*WHAT IS EXPECTED*. Print the part of the cellular glass insulation text starting with "While identifying challenges" and going on through "and operational temperatures.".

*EXERCISE PASSAGE*.
Cellular glass insulation can help protect joint seals and keep out moisture in LNG facilities

While identifying challenges early in LNG facility design enhances safety and longevity, cellular glass insulation effectively reduces fire risks, moisture, and noise while supporting storage tanks without compromising thermal performance


Demand for LNG is rising as the world shifts toward lower-carbon energy systems, prompting the planning and announcement of new terminals to meet this need.

Facility designers, engineers, and contractors encounter a range of challenges related to location, layout, and operational temperatures.

This article explores several common challenges in insulating LNG facilities and demonstrates how cellular glass insulation helps engineers and facility managers address these issues while enhancing safety, minimising maintenance and labour, and improving the workplace environment.


THERMAL PERFORMANCE

LNG facilities require insulation systems to address thermal performance at extreme temperatures. Equipment throughout these sites can operate at -162 deg C and this means reliable and long-lasting insulation is needed to keep pipes and storage tanks at temperature without warping.

When insulation is subject to extreme temperatures, there can be a rate of thermal expansion or contraction.

Organic-based insulations tend to have a larger coefficient of thermal expansion than insulation types that are non-organic.

Some organic materials – like plastic foams – can have coefficients that are five to ten times larger than those presented by metal materials.

[Lens distortion parameter data]
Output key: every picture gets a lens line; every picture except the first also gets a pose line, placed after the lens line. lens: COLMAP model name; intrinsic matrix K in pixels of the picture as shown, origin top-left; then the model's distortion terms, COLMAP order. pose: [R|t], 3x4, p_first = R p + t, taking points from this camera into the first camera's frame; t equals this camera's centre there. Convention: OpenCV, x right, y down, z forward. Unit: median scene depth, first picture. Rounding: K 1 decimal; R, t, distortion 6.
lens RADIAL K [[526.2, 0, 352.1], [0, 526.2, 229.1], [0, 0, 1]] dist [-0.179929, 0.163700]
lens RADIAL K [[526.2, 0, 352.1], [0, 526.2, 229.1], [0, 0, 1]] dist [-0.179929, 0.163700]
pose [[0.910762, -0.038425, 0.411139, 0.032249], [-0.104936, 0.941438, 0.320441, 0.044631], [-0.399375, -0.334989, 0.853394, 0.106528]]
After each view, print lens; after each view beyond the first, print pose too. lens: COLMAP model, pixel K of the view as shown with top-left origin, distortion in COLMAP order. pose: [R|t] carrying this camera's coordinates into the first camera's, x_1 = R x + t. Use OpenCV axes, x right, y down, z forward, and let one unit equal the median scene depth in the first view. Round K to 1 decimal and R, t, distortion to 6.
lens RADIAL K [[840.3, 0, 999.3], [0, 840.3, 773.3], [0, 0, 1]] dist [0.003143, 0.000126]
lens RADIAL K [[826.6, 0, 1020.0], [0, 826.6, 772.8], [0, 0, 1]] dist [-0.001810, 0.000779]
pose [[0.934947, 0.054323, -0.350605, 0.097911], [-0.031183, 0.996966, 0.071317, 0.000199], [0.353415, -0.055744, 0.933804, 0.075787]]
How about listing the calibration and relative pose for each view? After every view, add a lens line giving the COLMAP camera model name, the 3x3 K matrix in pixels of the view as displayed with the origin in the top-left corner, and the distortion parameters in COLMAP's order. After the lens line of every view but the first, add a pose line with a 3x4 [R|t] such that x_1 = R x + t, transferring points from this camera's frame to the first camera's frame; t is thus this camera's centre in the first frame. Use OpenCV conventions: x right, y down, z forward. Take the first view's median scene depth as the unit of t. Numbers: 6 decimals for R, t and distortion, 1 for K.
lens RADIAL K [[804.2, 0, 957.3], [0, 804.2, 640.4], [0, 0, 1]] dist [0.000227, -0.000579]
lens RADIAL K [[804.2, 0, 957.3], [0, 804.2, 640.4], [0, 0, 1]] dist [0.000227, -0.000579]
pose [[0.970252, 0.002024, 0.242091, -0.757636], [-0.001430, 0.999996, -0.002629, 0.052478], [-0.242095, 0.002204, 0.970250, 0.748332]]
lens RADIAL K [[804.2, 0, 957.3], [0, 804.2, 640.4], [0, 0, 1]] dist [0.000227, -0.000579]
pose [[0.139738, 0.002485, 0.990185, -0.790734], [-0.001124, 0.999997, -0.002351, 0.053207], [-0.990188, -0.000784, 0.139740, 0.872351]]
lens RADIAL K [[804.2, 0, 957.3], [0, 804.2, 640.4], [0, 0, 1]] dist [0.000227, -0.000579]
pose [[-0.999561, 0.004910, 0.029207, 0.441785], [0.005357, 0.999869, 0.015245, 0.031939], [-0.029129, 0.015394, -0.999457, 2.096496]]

*ANSWER SPACE*.
While identifying challenges early in LNG facility design enhances safety and longevity, cellular glass insulation effectively reduces fire risks, moisture, and noise while supporting storage tanks without compromising thermal performance


Demand for LNG is rising as the world shifts toward lower-carbon energy systems, prompting the planning and announcement of new terminals to meet this need.

Facility designers, engineers, and contractors encounter a range of challenges related to location, layout, and operational temperatures.